===== SUPPLIED PASSAGE

Questions about Julia's compilation model

I have a few questions about how Julia’s compiler works.

First, I sometimes see invalidated methodinstances with abstract arguments, e.g. nextind(s::AbstractString, i::Int64) from SnoopCompile output like this:

backedges: 1: superseding nextind(s::AbstractString, i::Int64) @ Base strings/basic.jl:556 with MethodInstance for nextind(::AbstractString, ::Int64) (8 children)

How is it possible to have methodinstances with abstract arguments? I was under the impression that Julia, when calling a function, first found the matching method, then monomorphized the function to a fully concrete methodinstance using the concrete values at runtime before compiling. Since abstract types do not exist at runtime, how is it possible to have abstract methodinstances?

Second, what is the distinction between

  • Methodinstances
  • Codeinstances
  • Specializations

?

2 Likes

This is a little off topic, but would you try Add native UTF-8 Validation using fast shift based DFA by ndinsmore · Pull Request #47880 · JuliaLang/julia · GitHub and see if you still get that error? That PR speeds up nextind by 3x and I think there was a code issue that I fixed while doing it.

This is possible. Although you can’t construct abstract types directly, some builtin functions can return abstract type during compilation time. For example, getindex(arr::Vector{AbstractString}, i::Int) returns AbstractString. Julia may choose to compile a function using this abstract type in the simple sceniao (Julia’s method matching algorithm can work on abstract type signature). Another possibility is @nonspecialize. Or you can call precompile manually on abstract types.

I believe that method instances with abstract argument types only express incomplete specializations which hold limited assumptions on the type of the corresponding arguments. It doesn’t mean that such arguments will be abstract at runtime (as you point out, there is no such thing), only that a given method was compiled with partial knowledge of the type of those arguments.

1 Like

Yes, if there’s a type instability and a function with a limited number of methods (four or less, I think) is called with that unstable argument, Julia will effectively do a union-split based on the existence of the methods at compile time. If the method table changes, then the union of possibilities the unstable arg could be changes and you get an invalidation. This ends up appearing as a backedge in the method table of the called function itself because if the method table changes you need to invalidate the function(s) that call into it with unknown/unstable args. I believe you can also get backedges with abstract arguments from invoke calls.

Here’s my understanding of the lay of the land:

  • Functions have a MethodTable
  • The MethodTable sorts out all the Methods that you’ve defined
  • A given Method has specializations — MethodInstances — describe the args that you’ve called it with
  • The MethodInstance has a bunch of metadata about that particular specialization and one or more versions of its compiled code — the CodeInstance.

==========

**WHAT YOU SHOULD DO**
Copy the part of the Julia compilation thread from "Here’s my understanding" to "code — the CodeInstance." without changing a word.

===== DATA FOR ANALYSIS

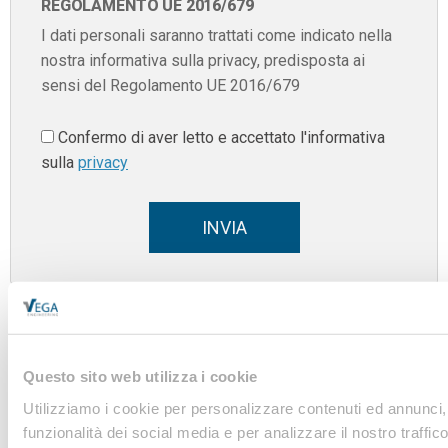
REGOLAMENTO UE 2016/679
I dati personali saranno trattati come indicato nella
nostra informativa sulla privacy, predisposta ai
sensi del Regolamento UE 2016/679
Confermo di aver letto e accettato l'informativa
sulla
privacy
INVIA
Questo sito web utilizza i cookie
Osservatorio
Utilizziamo i cookie per personalizzare contenuti ed annunci, 
sicurezza sul lavoro e
funzionalità dei social media e per analizzare il nostro traffi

==========

**PROBLEM SOLUTION**
Here’s my understanding of the lay of the land:

  • Functions have a MethodTable
  • The MethodTable sorts out all the Methods that you’ve defined
  • A given Method has specializations — MethodInstances — describe the args that you’ve called it with
  • The MethodInstance has a bunch of metadata about that particular specialization and one or more versions of its compiled code — the CodeInstance.